Cinema com Rapadura

OPINIÃO   segunda-feira, 20 de março de 2006

Terra dos Mortos

Posso dizer a plenos pulmões aquilo que qualquer fã de filmes de terror já sabe há mais de duas décadas: George A. Romero é mesmo um gênio

E foi aquele alvoroço. Tem um amigo meu que só faltou chorar. Leu num site de noticias que o cara que inventou o gênero mais "cult" de todos está voltando com um filme novo. Boatos diziam que iria ser uma regravação de um filme seu, antigo, mas finalmente foi divulgado que seria um roteiro novo, sempre no estilo que ele praticamente criou sozinho, sem orçamentos milionários que Hollywood sempre ofereceu às suas estrelas. Naquela época, ele não era estrela alguma. Era um louco com uma câmera na mão e uma idéia na cabeça. O tipo de filme é o "filme de zumbis". E o diretor é George A. Romero. O suspense nunca mais foi o mesmo depois dele.

Eu sou daquela geração que nasceu ouvindo falar que os filmes de Romero eram o máximo, que "A Noite dos Mortos Vivos" era demais, e os filmes seqüentes eram igualmente geniais. Portanto, cresci assistindo filmes dele. E acredito que tenha visto quase todos. E aprendi a admirar a arte desse diretor. Seus filmes, além de serem realmente assustadores, trazem nas entrelinhas uma crítica social. E isso é que é interessante. E para o meu azar e o de meu amigo, nos cinemas da cidade não passaram esse último filme, que traz de volta o "mestre" depois de vinte anos sem filmar.

Tudo se passa trinta e tantos anos depois da ação do primeiro filme. Os mortos vivos praticamente dominaram o planeta, e os humanos restantes vivem escondidos ou em lugares protegidos. Um desses lugares é uma fortaleza cercada por rios. E dentro dessa fortaleza, há os pobres e há os ricos: os que tem dinheiro compram uma casa na luxuosa comunidade criada por Sr. Kaufman (Dennis Hopper), e os que não tem ficam do lado de fora, vivendo na miséria. Os que entram na comunidade rica são escolhidas a dedo pelo seu governante, que criou uma espécie de "governo independente", que saúda os que moram dentro e repugna os que moram do lado de fora, achando sempre um jeito de controlá-los.
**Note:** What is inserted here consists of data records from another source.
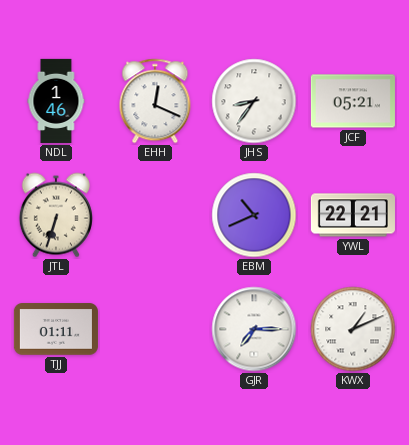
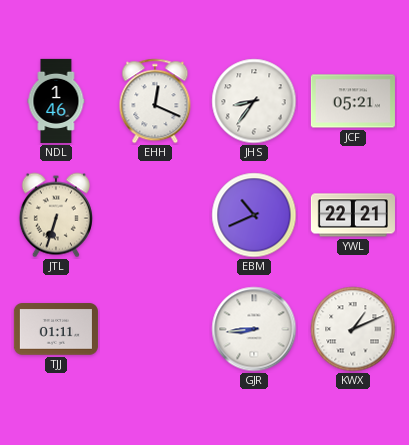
GJR: 7:15 -> 8:44
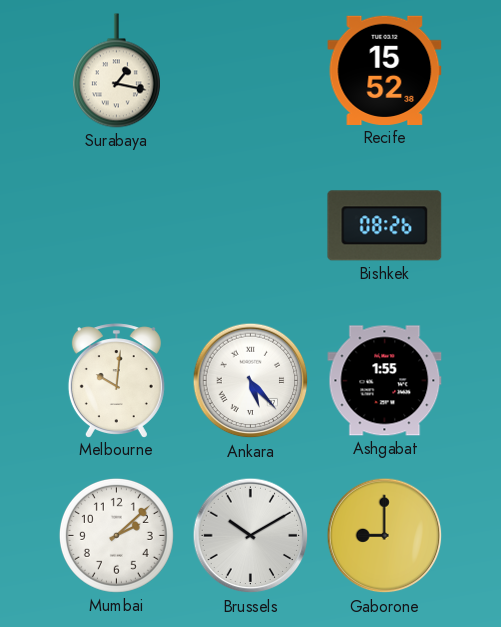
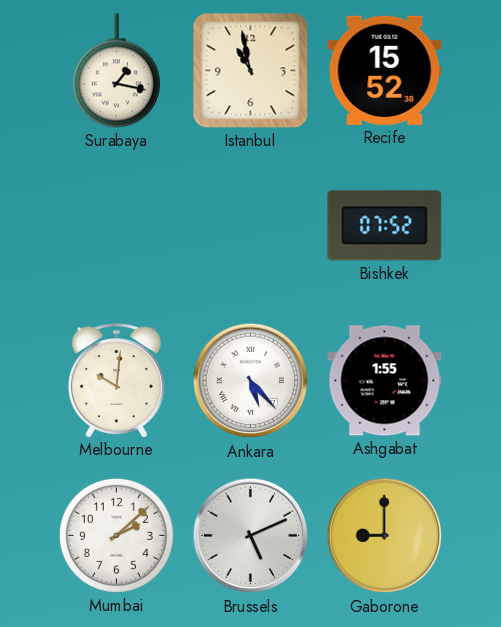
Istanbul: none -> 10:58
Bishkek: 08:26 -> 07:52
Brussels: 10:10 -> 5:11
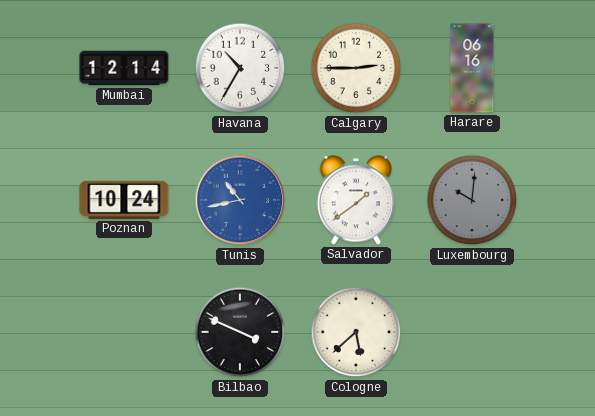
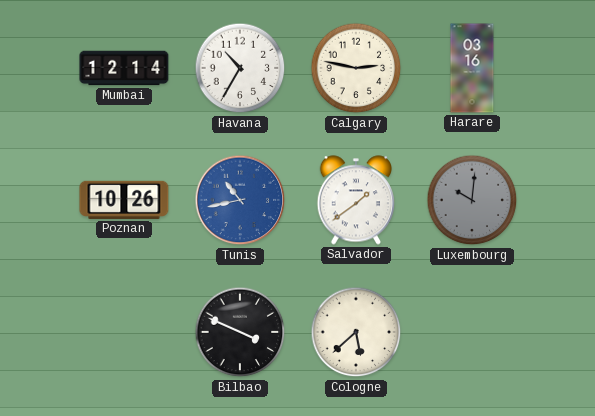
Calgary: 2:45 -> 2:47
Harare: 06:16 -> 03:16
Poznan: 10:24 -> 10:26
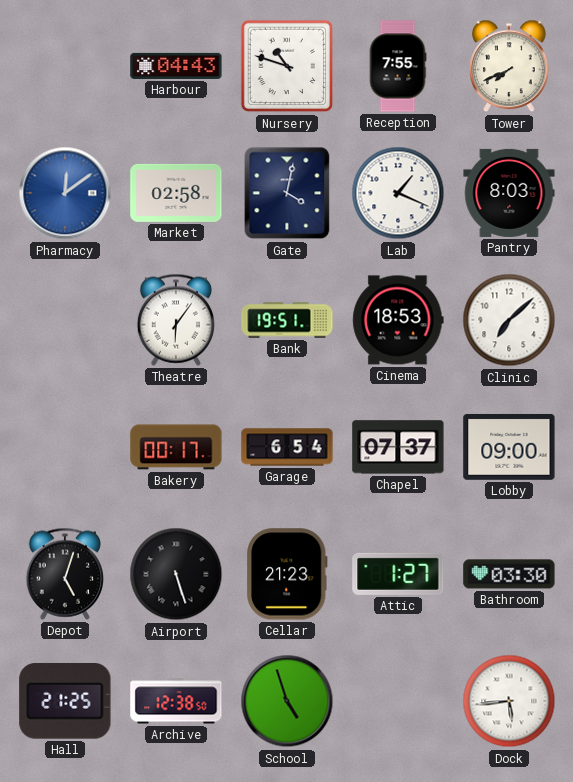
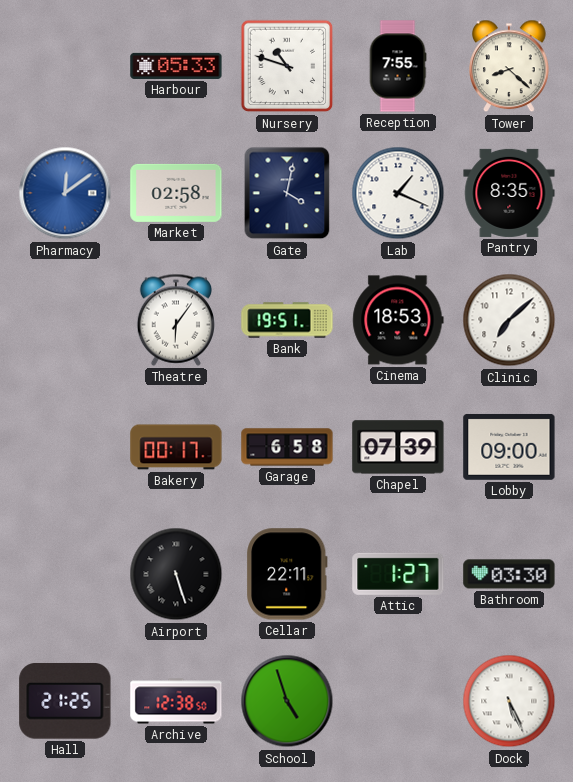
Harbour: 04:43 -> 05:33
Tower: 7:41 -> 8:22
Pantry: 8:03 -> 8:35
Garage: 6:54 -> 6:58
Chapel: 07:37 -> 07:39
Depot: 5:03 -> none
Cellar: 21:23 -> 22:11
Dock: 5:44 -> 5:26
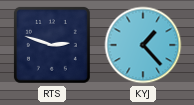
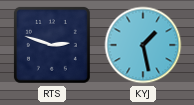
KYJ: 1:23 -> 1:28
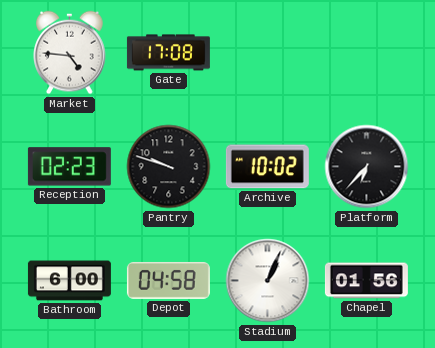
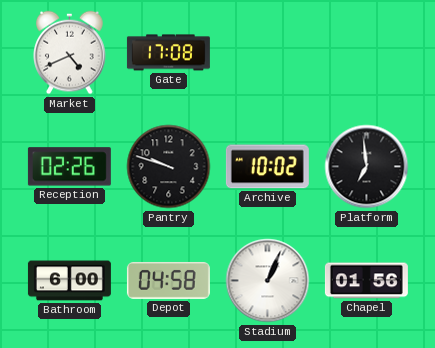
Market: 4:46 -> 4:41
Reception: 02:23 -> 02:26
Platform: 6:37 -> 6:59
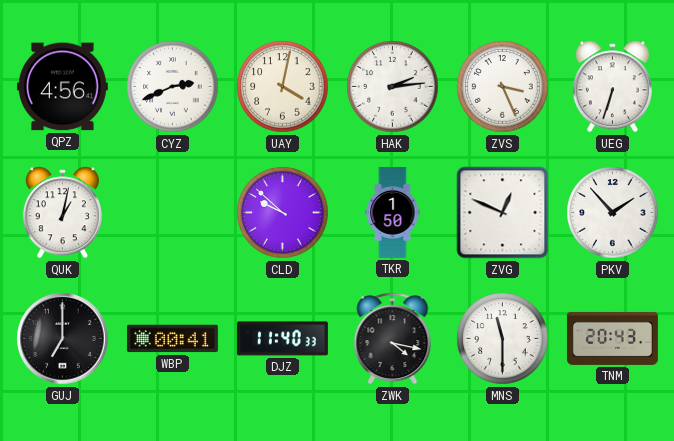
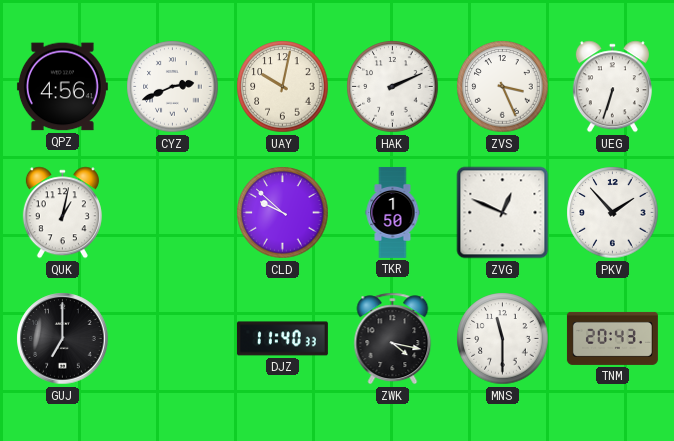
UAY: 4:02 -> 10:02
HAK: 2:14 -> 2:11
WBP: 00:41 -> none
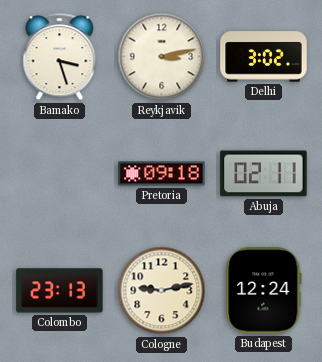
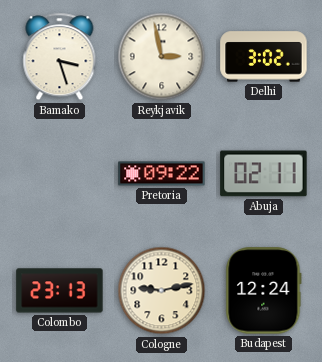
Reykjavik: 3:13 -> 2:58
Pretoria: 09:18 -> 09:22
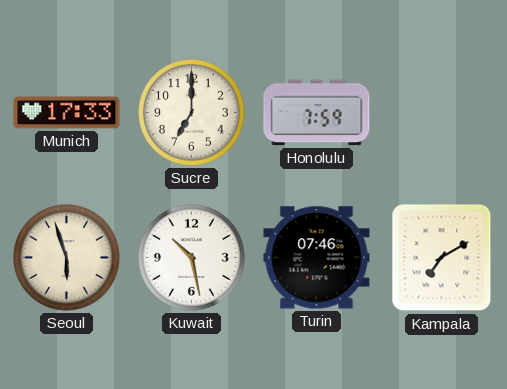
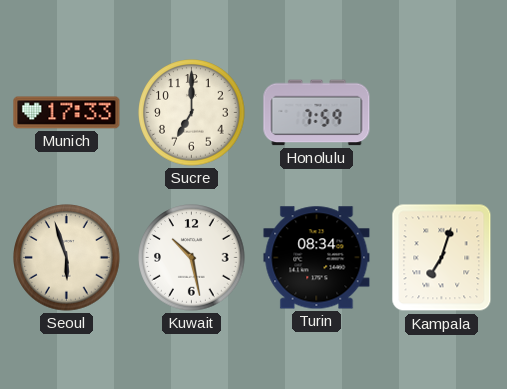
Turin: 07:46 -> 08:34
Kampala: 7:10 -> 7:03
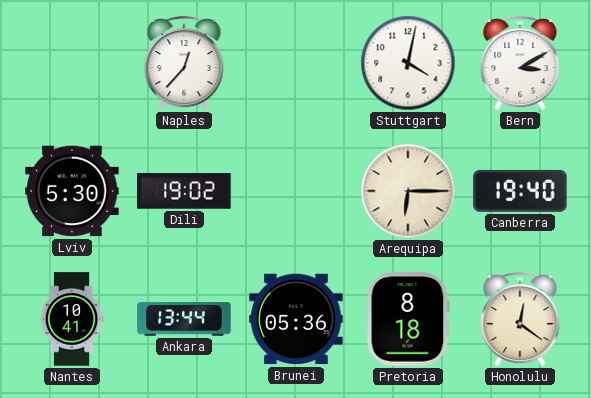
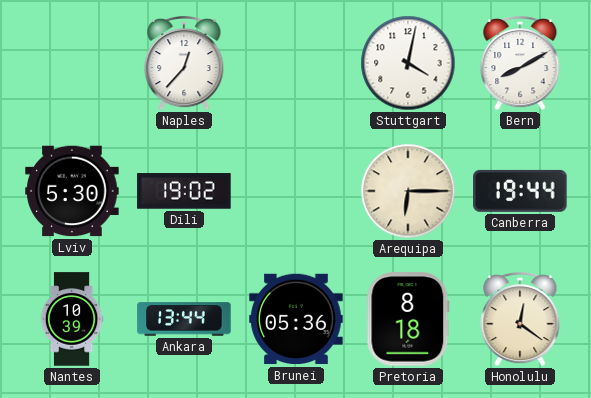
Bern: 3:10 -> 8:10
Canberra: 19:40 -> 19:44
Nantes: 10:41 -> 10:39
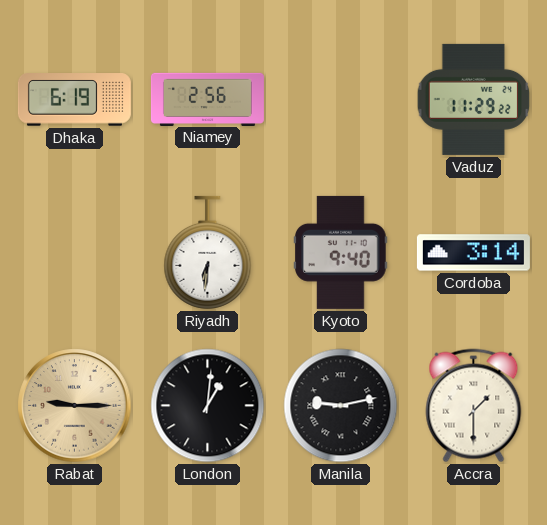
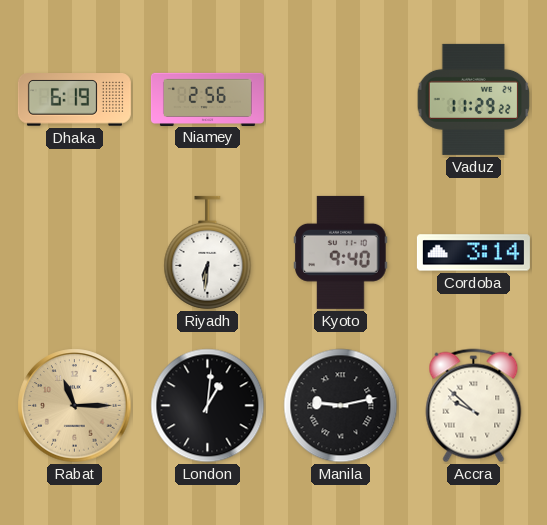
Rabat: 9:15 -> 11:15
Accra: 1:30 -> 9:52
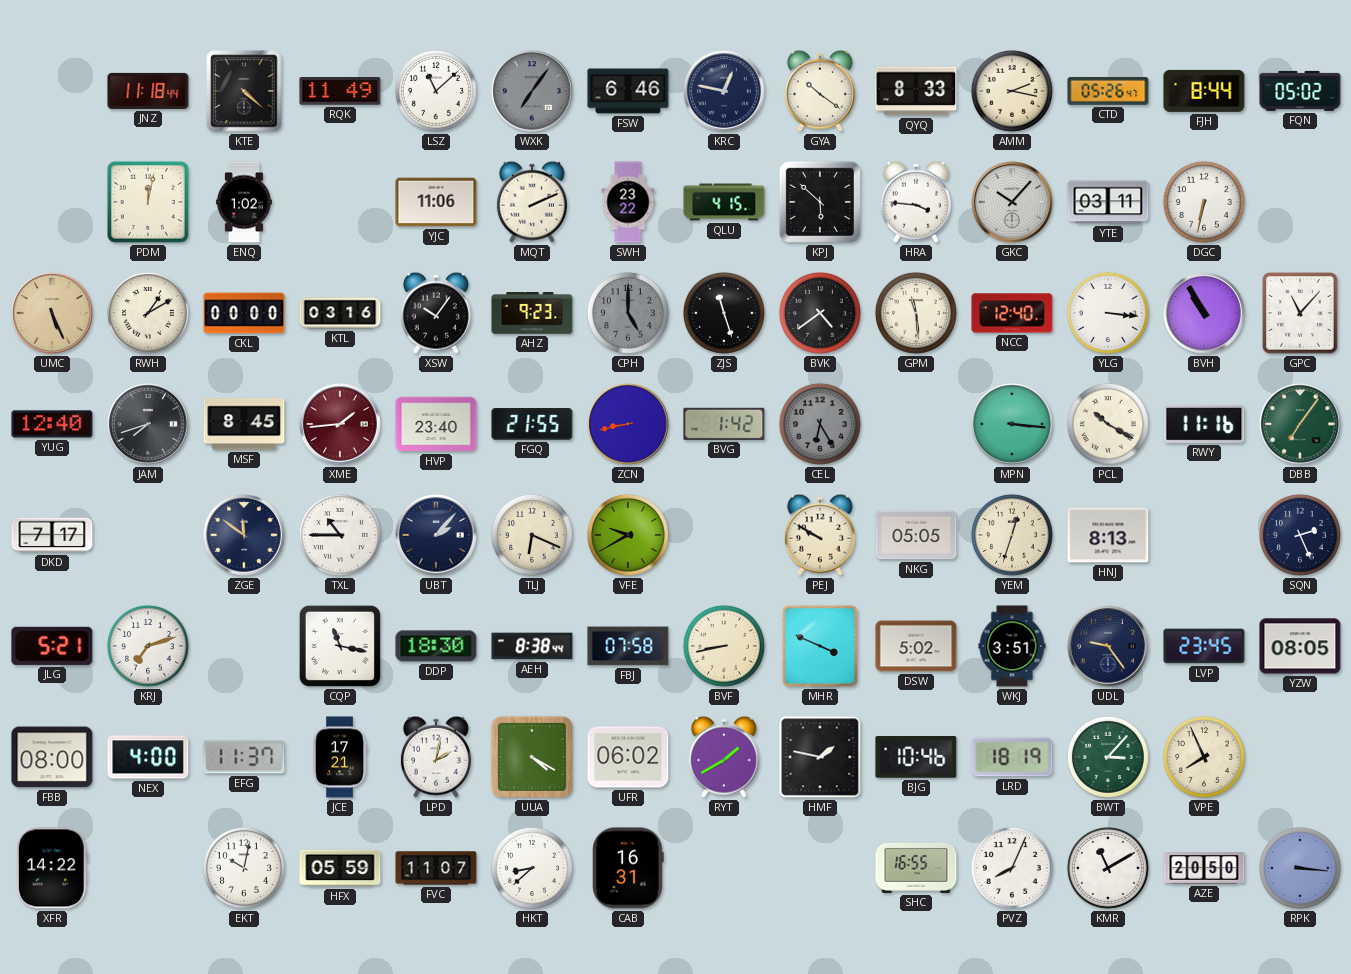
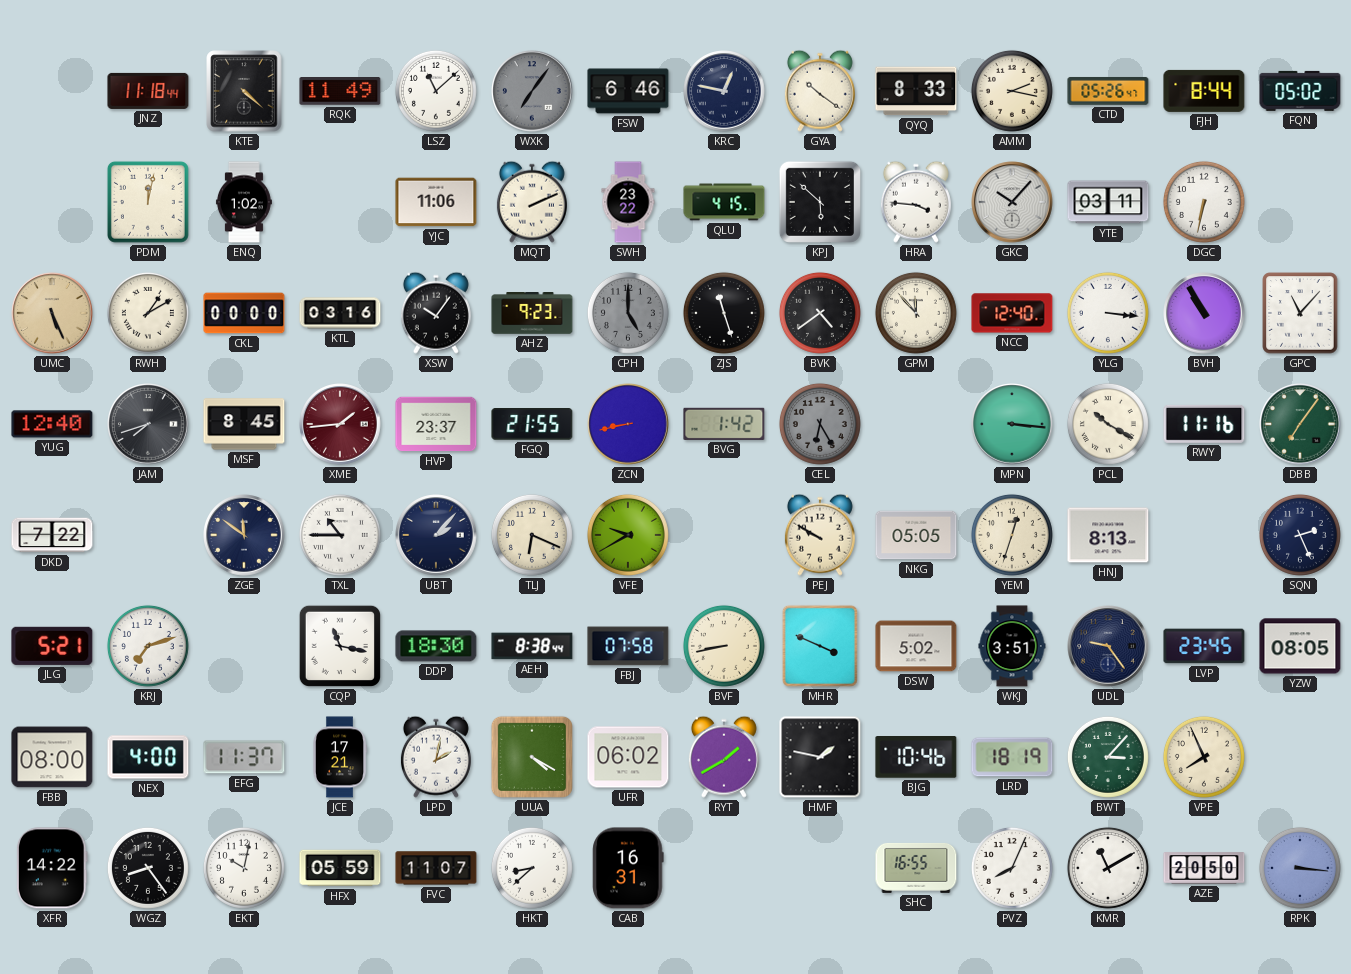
GPM: 11:29 -> 11:53
HVP: 23:40 -> 23:37
DKD: 7:17 -> 7:22
WGZ: none -> 8:24
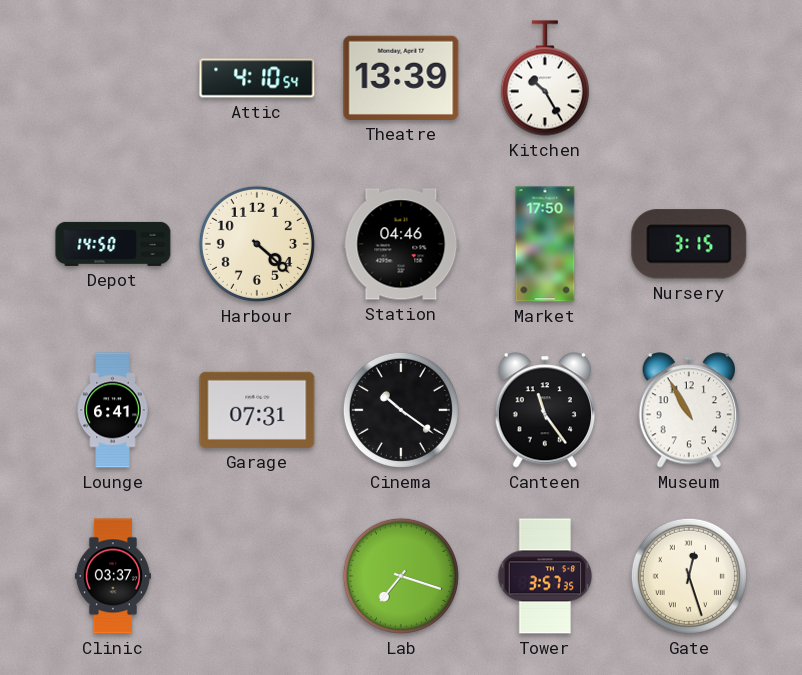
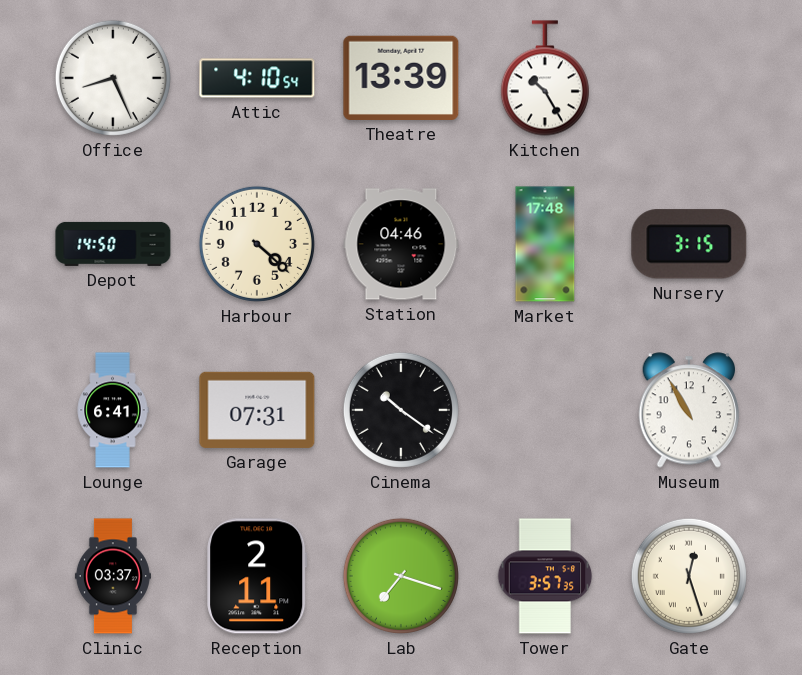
Office: none -> 8:26
Market: 17:50 -> 17:48
Canteen: 11:24 -> none
Reception: none -> 2:11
E há aqueles que abastecem essa cidade, resgatando alimentos nos domínios dos zumbis. São mercenários, liderados por Riley (Simon Baker). Quando este decide largar o ramo, Cholo (John Leguizamo) assume, e decide tentar subornar o grande chefe Kaufman, utilizando-se de seu tanque destruidor de zumbis, o "Destruidor". Enquanto isso, os mortos-vivos, até então burros feito pedras, passam a aprender a usar ferramentas, adquirem um pouco de raciocinio. E, com um líder (Eugene Clark) à frente, passam a ameaçar os humanos de uma maneira como nunca se viu.

Não sei como estou conseguindo escrever esse texto, pois duas horas depois de ver o filme ainda estava sem palavras. George Romero continua o mesmo, passados vinte anos depois de "Despertar dos Mortos", seu último (e igualmente brilhante) filme. Notem: a sociedade controlada por Sr. Kaufman (e verdade seja dita: interpretado com sabedoria por Dennis Hopper) não lembra os Estados Unidos? E o próprio personagem não lembra George Bush? Essas são as grandes sacadas de Romero: fazer um filme de terror com temática social. Incrível. Arrasador. Brilhante. Genial.

O que diferencia é o orçamento do filme. U$$15 milhões de dólares. Quase nada comparado com os filmes convencionais de Hollywood, mas para Romero, seu maior orçamento. E este o usou com inteligência. Contratou atores muito bons, fez uma maquiagem estupenda, e uma produção excelente. O que se vê na tela é um show dos mortos-vivos, que ainda comem carne humana como antigamente. Visceral. Não é para todos os estômagos.

O que pode deixar o espectador mais desavisado frustrado é a maneira como o diretor conduz o filme. Mas qualquer coisa que eu fale a esse respeito pode estragar, já que para isso precisaria contar algumas cenas, o que não seria legal. Guardo a surpresa para vocês que ainda não viram.

De qualquer forma, eu posso dizer para todo mundo que eu vivi para ver uma obra de gênio. Dirigido com cuidado, o filme é correto em todos os sentidos, e é melhor que muito filme com custos de U$$300 milhões que a indústria norte-americana produz. Roteiro que esconde bem atrás de excelentes sustos a verdadeira razão do filme: uma ácida critica ao governo americano.